Apple is banning developers from updating existing apps in China's App Store if they don't have government approval.

Australia: Thousands of MyGov accounts are sold on the Dark Web

Access to more than 3600 MyGov accounts is being sold on the dark web, potentially exposing thousands of Australians to fraud and identity theft.

Party Time: Watch TV with your friends online

Party Time: Watch TV with your friends on the internet Time for a different party than you are used to, watching your favorite ...

CISA and FBI warn businesses of Tor's risks

The Cybersecurity and Infrastructure Security Agency (CISA) and the Federal Bureau of Investigation (FBI) have issued a warning to businesses regarding ...

openSUSE: The new Leap 15.2 hard drive has been released

Recently, the next stable version of the openSUSE operating system was released. According to the development team of the operating system, ...

What are the most popular types of malware?
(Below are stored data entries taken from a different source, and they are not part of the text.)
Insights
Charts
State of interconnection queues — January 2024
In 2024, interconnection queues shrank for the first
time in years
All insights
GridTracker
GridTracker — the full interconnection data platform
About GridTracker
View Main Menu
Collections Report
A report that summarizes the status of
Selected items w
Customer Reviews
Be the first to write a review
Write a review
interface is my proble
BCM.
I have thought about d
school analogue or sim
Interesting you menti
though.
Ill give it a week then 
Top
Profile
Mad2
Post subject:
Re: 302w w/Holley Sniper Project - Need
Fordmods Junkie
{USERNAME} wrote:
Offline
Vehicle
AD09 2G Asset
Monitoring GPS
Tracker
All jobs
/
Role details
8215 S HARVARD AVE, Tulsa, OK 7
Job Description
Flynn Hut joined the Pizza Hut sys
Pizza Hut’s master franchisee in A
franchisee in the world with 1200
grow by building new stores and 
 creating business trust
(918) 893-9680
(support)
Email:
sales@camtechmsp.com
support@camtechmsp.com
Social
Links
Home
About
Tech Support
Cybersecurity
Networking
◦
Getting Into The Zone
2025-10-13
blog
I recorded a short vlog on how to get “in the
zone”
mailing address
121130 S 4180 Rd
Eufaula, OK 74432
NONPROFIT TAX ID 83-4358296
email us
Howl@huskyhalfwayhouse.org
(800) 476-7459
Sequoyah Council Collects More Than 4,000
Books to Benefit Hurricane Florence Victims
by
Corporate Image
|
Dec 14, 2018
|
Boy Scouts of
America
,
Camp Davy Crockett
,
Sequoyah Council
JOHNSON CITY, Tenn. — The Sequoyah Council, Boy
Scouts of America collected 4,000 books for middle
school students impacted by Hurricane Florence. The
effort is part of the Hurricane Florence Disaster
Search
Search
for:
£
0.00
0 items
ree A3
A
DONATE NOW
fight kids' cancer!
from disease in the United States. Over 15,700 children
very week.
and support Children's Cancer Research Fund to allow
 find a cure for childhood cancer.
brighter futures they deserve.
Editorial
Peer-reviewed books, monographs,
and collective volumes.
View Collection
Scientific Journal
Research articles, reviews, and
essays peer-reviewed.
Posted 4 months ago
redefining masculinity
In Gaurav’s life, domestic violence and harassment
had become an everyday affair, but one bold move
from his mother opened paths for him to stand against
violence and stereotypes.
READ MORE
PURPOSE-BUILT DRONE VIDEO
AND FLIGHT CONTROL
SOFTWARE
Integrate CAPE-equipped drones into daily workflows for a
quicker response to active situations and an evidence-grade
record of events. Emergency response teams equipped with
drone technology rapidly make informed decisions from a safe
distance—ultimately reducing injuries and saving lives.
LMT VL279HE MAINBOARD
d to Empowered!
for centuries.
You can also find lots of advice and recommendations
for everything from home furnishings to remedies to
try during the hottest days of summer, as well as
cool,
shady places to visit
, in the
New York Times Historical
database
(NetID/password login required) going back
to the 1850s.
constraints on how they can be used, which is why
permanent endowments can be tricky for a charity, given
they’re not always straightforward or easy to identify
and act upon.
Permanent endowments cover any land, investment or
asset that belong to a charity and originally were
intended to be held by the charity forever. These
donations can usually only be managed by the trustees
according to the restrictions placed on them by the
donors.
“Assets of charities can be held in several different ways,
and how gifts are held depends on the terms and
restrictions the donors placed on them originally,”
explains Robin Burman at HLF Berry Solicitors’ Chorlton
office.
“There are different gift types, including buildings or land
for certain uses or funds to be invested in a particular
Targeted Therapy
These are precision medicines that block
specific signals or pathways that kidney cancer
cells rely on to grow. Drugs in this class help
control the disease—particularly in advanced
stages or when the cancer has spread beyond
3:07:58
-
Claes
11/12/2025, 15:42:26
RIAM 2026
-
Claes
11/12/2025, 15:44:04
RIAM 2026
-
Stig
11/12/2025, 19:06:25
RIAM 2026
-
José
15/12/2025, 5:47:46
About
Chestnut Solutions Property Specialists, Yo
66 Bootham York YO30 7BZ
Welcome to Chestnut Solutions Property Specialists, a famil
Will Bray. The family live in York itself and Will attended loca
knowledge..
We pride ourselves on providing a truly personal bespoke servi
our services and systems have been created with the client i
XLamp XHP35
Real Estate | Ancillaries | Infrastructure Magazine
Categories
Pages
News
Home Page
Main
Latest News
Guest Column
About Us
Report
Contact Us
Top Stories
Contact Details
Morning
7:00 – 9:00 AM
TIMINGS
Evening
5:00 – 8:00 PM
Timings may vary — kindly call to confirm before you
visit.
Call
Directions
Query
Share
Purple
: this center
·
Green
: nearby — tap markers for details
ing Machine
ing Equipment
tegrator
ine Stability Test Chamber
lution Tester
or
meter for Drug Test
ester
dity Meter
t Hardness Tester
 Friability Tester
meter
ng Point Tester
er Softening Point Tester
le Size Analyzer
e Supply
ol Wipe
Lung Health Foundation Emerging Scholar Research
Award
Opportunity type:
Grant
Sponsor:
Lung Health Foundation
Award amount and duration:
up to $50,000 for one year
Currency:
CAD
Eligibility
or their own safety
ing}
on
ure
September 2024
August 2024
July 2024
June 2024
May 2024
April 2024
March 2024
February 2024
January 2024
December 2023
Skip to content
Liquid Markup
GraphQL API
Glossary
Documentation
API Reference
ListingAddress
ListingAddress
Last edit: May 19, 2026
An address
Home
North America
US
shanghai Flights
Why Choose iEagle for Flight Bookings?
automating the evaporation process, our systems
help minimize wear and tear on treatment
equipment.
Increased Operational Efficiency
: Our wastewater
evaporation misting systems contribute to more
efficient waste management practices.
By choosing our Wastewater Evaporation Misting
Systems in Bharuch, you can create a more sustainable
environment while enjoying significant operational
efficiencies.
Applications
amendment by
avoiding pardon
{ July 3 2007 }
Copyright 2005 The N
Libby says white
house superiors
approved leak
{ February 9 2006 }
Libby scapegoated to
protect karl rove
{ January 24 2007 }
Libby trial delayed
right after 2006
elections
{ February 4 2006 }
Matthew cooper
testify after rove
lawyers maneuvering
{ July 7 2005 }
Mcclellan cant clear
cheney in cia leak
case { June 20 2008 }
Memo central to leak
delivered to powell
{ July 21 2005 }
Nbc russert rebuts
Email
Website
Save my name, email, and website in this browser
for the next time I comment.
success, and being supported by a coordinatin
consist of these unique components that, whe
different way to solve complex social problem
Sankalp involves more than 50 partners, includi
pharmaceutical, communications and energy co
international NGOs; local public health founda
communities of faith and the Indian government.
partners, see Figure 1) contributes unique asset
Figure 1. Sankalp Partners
Researchers are looking for the most common types of malware. During the investigation of the malicious activities, the researchers in cyberspace focus ...

REvil ransomware: Target the Light SA electricity company

The operators of REvil ransomware (also known as Sodinokibi) violated the Brazilian electricity company Light SA ...

LinkedIn: Our bug is due to an iOS problem

A representative of LinkedIn told ZDNet yesterday that an error in the iOS application was responsible for a seemingly "interfering behavior" that ...

Valak Info Stealer targets businesses in Europe and America

Many businesses in North and South America, but also in Europe, have fallen victim to the infamous Valak Info Stealer.